[OBJECTIVES]
a – List every country mentioned by name in the passage on China and Central Asia below.
b – Reproduce the passage on China and Central Asia below, everything from "China’s President Xi" down to "Friendship and Cooperation.".

## START DOCUMENT PASSAGE

On his 72nd birthday, President Xi Jinping marked a diplomatic milestone by anchoring China as the primary architect of a new regional order in Central Asia. Through the Treaty on Eternal Good-Neighborliness, Friendship and Cooperation—signed at the 2nd China-Central Asia Summit—China institutionalized deep strategic ties with the region, cementing its influence via treaties, infrastructure, and high-level coordination. Backed by economic deals worth 25 billion USD, energy partnerships, and security cooperation, Beijing’s approach integrates diplomacy, trade, and security into a multilayered framework led by initiatives like the Belt and Road and the Global Security Initiative. As Russia’s role undergoes an adaptation and the US remains disengaged, China’s rise as the primary regional driver of engagement in Central Asia is setting a template for a regional order, with far-reaching geopolitical implications.

China’s President Xi Jinping celebrated his 72nd birthday laying the foundation of new regional order in Central Asia. Anchoring China as the primary driver of strategic engagement in the region and Central Asia as a priority within China’s neighbourhood diplomacy, Xi delivered a “pioneering initiative in China's diplomatic engagement with its neighbors” by signing the Treaty on Eternal Good-Neighborliness, Friendship and Cooperation.

The Treaty, coupled with China’s broad economic, diplomatic and security engagement of Central Asian states, has cultivated a sphere of influence for China to advance its regional and global interests. It heralds the development of a highly institutionalised, China-led regional order with implications for its global profile and the participation of extra-regional powers in Central Asia.

Summitry and Treaty

Regional orders are built on treaties, institutions, integration and coordination of strategic vision and action. The 2nd China-Central Asia Summit held in Astana in June witnessed several significant agreements and announcements define the contours of China’s new regional order in Central Asia. Most importantly, the 15-article Treaty on Eternal Good-Neighborliness, Friendship and Cooperation brings Central Asian states into the club of countries that China shares the highest levels of strategic coordination with; Russia and Pakistan. It advances China’s interests by ensuring that no coalition or alliance targeting China can emerge on its northwestern doorstep, institutionalises a high degree of strategic coordination, enshrines support for China’s core national interests and secures Central Asia’s support for Beijing’s economic and diplomatic strategies.

Such developments highlight the reality that Central Asia and China are now more closely aligned on core interests and willing to coordinate their rhetoric and action on strategic issues like alliances, terrorism and economic development. Furthermore, the recently signed treaty is just one component of China’s infrastructure for a regional order, best understood as a legal framework working to orient Beijing’s institutionalised cooperation mechanisms which were on show at the China-Central Asia Summit.

## END DOCUMENT PASSAGE
## START RECORD EXCERPTS

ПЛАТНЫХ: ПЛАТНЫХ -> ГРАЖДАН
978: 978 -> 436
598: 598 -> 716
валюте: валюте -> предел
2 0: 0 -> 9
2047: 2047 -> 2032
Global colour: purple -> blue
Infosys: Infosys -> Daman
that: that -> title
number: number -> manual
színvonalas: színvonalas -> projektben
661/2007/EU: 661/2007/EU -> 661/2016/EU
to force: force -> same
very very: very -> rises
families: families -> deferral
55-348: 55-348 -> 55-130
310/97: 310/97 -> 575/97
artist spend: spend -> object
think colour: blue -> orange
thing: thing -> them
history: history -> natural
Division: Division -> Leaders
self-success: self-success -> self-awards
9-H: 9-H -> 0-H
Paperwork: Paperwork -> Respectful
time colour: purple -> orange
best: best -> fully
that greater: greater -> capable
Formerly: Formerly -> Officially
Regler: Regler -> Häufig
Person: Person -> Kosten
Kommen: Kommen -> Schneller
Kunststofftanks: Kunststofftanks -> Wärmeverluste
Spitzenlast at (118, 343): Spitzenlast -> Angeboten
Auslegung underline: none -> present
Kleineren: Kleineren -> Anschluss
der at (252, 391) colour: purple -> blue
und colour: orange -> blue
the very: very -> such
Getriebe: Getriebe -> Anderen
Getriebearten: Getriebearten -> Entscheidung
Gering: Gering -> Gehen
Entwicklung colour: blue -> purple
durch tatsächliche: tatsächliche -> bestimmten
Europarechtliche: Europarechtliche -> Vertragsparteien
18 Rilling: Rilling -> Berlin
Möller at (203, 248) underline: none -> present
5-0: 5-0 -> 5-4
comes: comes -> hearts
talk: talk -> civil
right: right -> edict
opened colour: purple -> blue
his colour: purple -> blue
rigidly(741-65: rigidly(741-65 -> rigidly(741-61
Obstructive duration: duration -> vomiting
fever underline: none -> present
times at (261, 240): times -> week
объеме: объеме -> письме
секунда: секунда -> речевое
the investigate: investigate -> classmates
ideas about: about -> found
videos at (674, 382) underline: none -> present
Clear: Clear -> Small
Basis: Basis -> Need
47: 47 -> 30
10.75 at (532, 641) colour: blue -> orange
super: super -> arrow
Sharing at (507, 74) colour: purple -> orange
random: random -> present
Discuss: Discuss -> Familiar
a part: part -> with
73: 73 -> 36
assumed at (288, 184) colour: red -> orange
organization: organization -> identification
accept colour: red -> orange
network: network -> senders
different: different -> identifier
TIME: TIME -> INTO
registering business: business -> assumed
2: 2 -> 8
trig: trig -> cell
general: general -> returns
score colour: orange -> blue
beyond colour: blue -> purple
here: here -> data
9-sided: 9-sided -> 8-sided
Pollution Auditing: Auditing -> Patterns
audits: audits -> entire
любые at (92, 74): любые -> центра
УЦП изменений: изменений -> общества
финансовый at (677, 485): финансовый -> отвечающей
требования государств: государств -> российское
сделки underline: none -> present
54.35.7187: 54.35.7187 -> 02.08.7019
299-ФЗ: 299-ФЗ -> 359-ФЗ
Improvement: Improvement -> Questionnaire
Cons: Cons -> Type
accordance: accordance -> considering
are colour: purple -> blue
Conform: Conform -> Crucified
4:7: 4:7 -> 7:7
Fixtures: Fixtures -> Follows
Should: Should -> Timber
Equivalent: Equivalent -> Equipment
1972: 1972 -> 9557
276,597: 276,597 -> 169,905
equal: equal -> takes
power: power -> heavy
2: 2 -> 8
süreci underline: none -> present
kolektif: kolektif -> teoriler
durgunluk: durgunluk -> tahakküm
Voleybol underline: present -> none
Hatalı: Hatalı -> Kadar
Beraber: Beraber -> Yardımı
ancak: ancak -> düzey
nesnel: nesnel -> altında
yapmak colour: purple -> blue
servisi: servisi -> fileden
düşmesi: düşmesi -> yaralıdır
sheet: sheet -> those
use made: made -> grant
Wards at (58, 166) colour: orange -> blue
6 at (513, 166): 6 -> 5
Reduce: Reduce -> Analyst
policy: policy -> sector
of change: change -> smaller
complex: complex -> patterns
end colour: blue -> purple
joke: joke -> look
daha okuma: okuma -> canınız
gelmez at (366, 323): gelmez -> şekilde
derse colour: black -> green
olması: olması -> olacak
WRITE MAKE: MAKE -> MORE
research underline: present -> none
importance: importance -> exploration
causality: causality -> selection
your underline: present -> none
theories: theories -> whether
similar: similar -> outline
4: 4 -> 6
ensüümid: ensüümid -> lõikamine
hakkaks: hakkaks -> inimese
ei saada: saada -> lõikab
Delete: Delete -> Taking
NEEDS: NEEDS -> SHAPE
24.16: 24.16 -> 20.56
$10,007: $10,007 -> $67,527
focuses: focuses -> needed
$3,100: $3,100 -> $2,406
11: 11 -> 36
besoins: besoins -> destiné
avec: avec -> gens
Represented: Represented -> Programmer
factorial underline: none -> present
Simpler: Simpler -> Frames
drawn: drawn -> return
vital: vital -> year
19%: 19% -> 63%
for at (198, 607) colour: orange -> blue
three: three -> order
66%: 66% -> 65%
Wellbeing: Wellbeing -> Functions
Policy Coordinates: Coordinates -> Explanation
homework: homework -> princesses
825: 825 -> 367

## END RECORD EXCERPTS

[ANSWER SET]
a – China, Russia, the US, Pakistan

b –
China’s President Xi Jinping celebrated his 72nd birthday laying the foundation of new regional order in Central Asia. Anchoring China as the primary driver of strategic engagement in the region and Central Asia as a priority within China’s neighbourhood diplomacy, Xi delivered a “pioneering initiative in China's diplomatic engagement with its neighbors” by signing the Treaty on Eternal Good-Neighborliness, Friendship and Cooperation.